◆ Instruction: Rewrite the part that opens with the line containing "bastidores dos produtos eleitos pelos" and closes with the line containing "notícias produto do", swapping "consumidores" for "clientes" and keeping every other word as it is.

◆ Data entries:
________
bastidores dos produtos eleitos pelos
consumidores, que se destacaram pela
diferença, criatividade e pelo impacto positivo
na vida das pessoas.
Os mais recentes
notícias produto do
________
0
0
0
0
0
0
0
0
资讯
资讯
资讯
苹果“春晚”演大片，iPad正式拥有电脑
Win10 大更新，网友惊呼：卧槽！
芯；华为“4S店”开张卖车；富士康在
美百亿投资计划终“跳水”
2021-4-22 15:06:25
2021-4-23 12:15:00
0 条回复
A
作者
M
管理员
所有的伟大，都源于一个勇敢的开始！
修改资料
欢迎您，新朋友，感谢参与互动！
________
◆ Response area:
bastidores dos produtos eleitos pelos
clientes, que se destacaram pela
diferença, criatividade e pelo impacto positivo
na vida das pessoas.
Os mais recentes
notícias produto do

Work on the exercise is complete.